One thing that you can check is if you include the audience parameter in your /authorize request.

audience parameter takes a value of the API identifier you have set in your Auth0 tenant, that you request access to (this way you should get the jwt token instead of an opaque token).

Also, just in case you missed it - the app registered in Auth0 that is calling the API resources should be allowed for this API (for the API in question, please go to the Machine to Machine Applications tab and toggle the Authorized button for the app in question).

Hope this helps - let us know!

bpkennedy · September 2, 2023, 12:09am

Hello, and thank you @marcelina.barycka ! Well, I created this auth0 application as a “Regular Web Application” and not as a “Machine to Machine”. The web application is a Next.js type application. I do not have a separate auth0 API created - only the regular web application.

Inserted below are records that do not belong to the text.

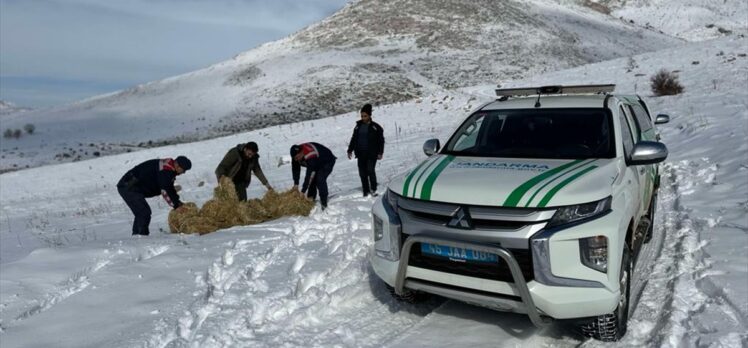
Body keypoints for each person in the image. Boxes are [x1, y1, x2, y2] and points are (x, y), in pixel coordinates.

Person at [117, 156, 191, 236]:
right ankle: (139, 237)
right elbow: (165, 190)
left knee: (143, 212)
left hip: (133, 186)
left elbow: (169, 188)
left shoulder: (169, 168)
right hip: (128, 186)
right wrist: (176, 206)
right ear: (177, 165)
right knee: (143, 212)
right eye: (183, 170)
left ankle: (139, 236)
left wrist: (178, 203)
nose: (183, 173)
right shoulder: (165, 170)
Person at [347, 103, 384, 197]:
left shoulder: (376, 127)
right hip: (360, 153)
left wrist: (380, 152)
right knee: (362, 173)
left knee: (370, 170)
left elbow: (381, 140)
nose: (363, 118)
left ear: (369, 115)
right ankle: (365, 191)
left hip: (372, 153)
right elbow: (353, 138)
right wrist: (350, 150)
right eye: (362, 116)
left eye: (365, 116)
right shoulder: (358, 126)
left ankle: (374, 188)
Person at [290, 142, 336, 210]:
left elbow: (309, 175)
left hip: (327, 161)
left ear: (302, 152)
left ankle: (324, 202)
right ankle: (310, 201)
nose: (296, 160)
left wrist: (303, 191)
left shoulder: (310, 154)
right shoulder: (295, 155)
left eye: (297, 157)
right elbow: (295, 169)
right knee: (312, 181)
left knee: (319, 179)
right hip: (316, 162)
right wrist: (296, 184)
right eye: (294, 158)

I’ve also used this nextjs-auth0 package to setup the authentication routes in the Next app. GitHub - auth0/nextjs-auth0: Next.js SDK for signing in with Auth0

bpkennedy · September 2, 2023, 12:58am

Also is it truly an opaque token? The xml response has inside of it:

<access_token>alphaNum</access_token>

That seems like an access token, plain and simple, which I could use to make request for a resource from the third party provider, like:

https://www.swcombine.com/ws/v2.0/character/Testing%20Character?access_token=${accessToken}`

marcelina.barycka · September 4, 2023, 11:43am

Thanks for following up!
In terms of your direct question (adding a custom request header), you should find the below section under your Custom connection → Settings:

https://auth0.com/docs/authenticate/identity-providers/social-identity-providers/oauth2#pass-static-parameters

Let us please know how it goes! Thanks!

bpkennedy · September 5, 2023, 1:47pm

That worked for me! Thank you for your time and help!

system · September 19, 2023, 1:48pm

This topic was automatically closed 14 days after the last reply. New replies are no longer allowed.